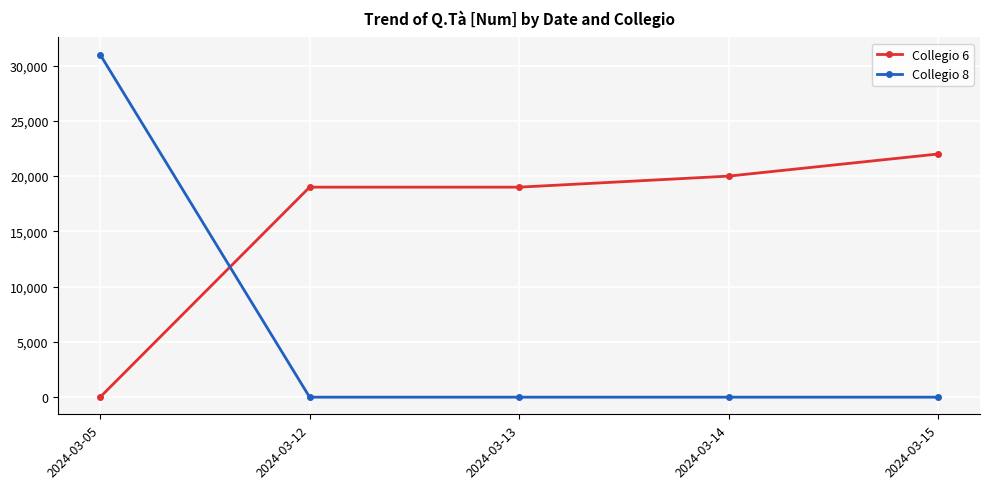

True or false: Collegio 6 has more than 1 interior local peaks.

False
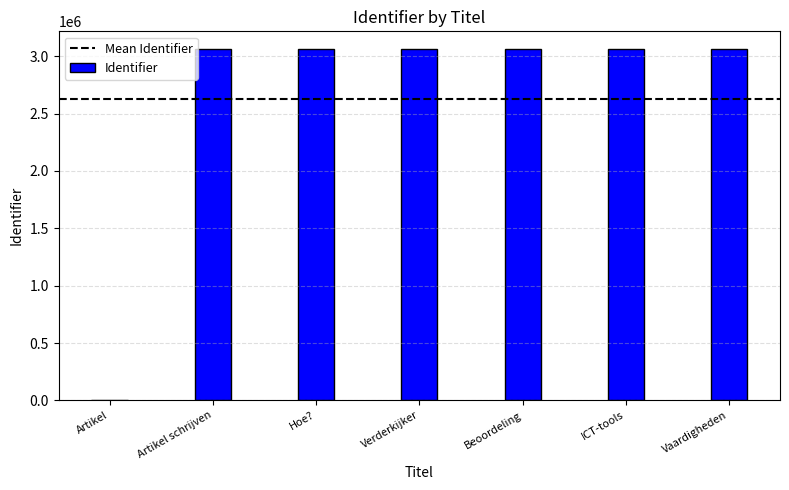

What value does the data have at ICT-tools, to the nearest 100?

3064100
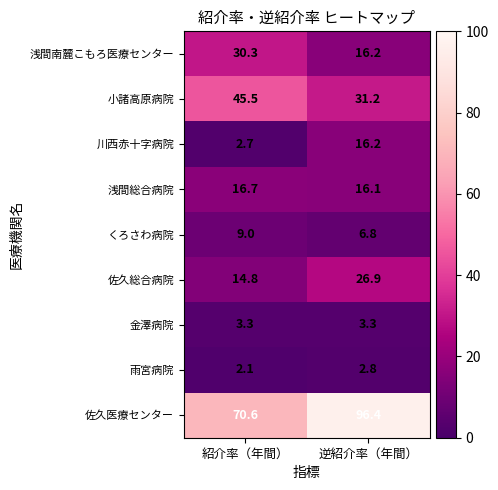

Reading left to right, what are all the values shown in this chart?

浅間南麓こもろ医療センター: 30.3	16.2
小諸高原病院: 45.5	31.2
川西赤十字病院: 2.7	16.2
浅間総合病院: 16.7	16.1
くろさわ病院: 9.0	6.8
佐久総合病院: 14.8	26.9
金澤病院: 3.3	3.3
雨宮病院: 2.1	2.8
佐久医療センター: 70.6	96.4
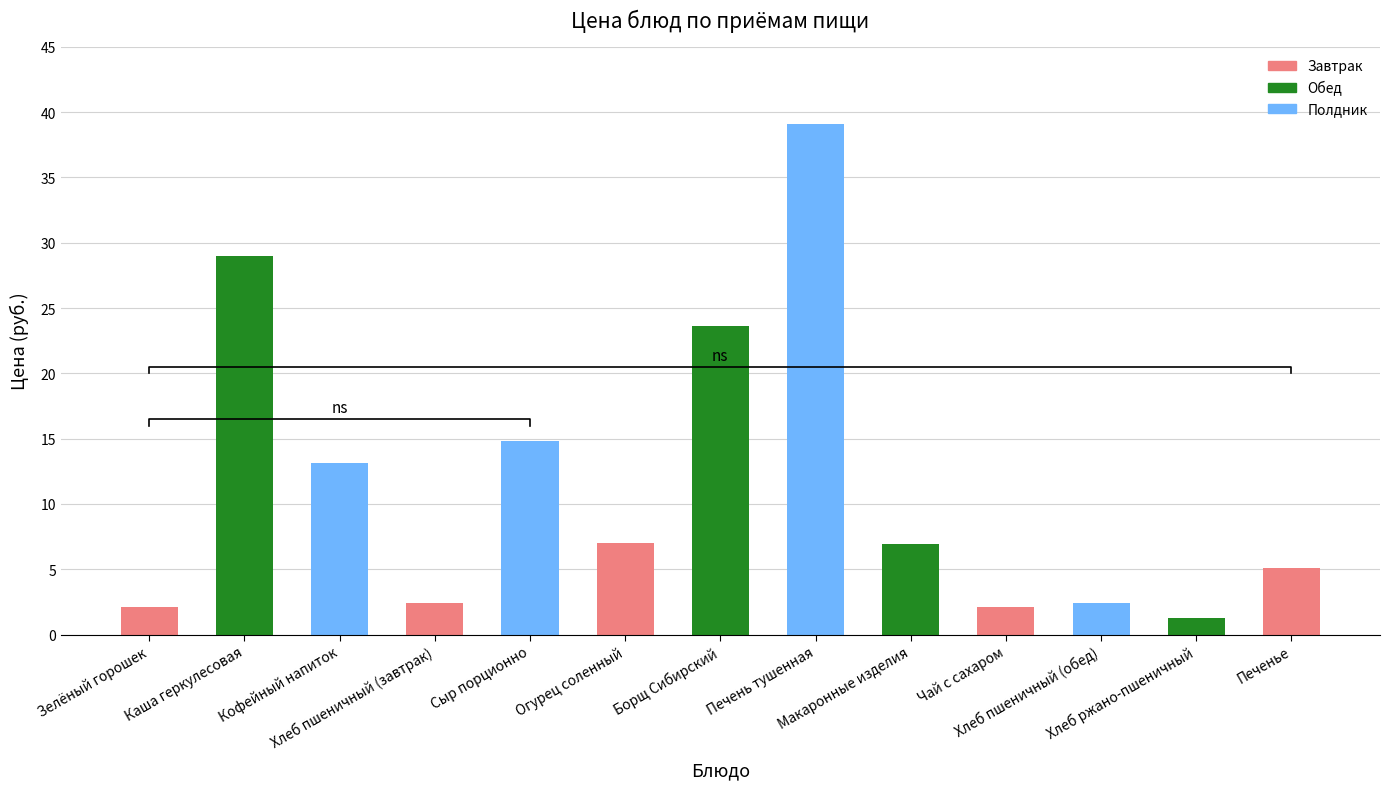

List the labels in order of value, largest first.

Печень тушенная, Каша геркулесовая, Борщ Сибирский, Сыр порционно, Кофейный напиток, Огурец соленный, Макаронные изделия, Печенье, Хлеб пшеничный (завтрак), Хлеб пшеничный (обед), Зелёный горошек, Чай с сахаром, Хлеб ржано-пшеничный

****************

• **INSTRUCTION**:
Render the lines above as a JSON list of strings, one string per line, skipping blank lines and leaving out the pictures.

• **RESULT**:
[
  "True or false: Collegio 6 has more than 1 interior local peaks.",
  "False",
  "What value does the data have at ICT-tools, to the nearest 100?",
  "3064100",
  "Reading left to right, what are all the values shown in this chart?",
  "浅間南麓こもろ医療センター: 30.3\t16.2",
  "小諸高原病院: 45.5\t31.2",
  "川西赤十字病院: 2.7\t16.2",
  "浅間総合病院: 16.7\t16.1",
  "くろさわ病院: 9.0\t6.8",
  "佐久総合病院: 14.8\t26.9",
  "金澤病院: 3.3\t3.3",
  "雨宮病院: 2.1\t2.8",
  "佐久医療センター: 70.6\t96.4",
  "List the labels in order of value, largest first.",
  "Печень тушенная, Каша геркулесовая, Борщ Сибирский, Сыр порционно, Кофейный напиток, Огурец соленный, Макаронные изделия, Печенье, Хлеб пшеничный (завтрак), Хлеб пшеничный (обед), Зелёный горошек, Чай с сахаром, Хлеб ржано-пшеничный"
]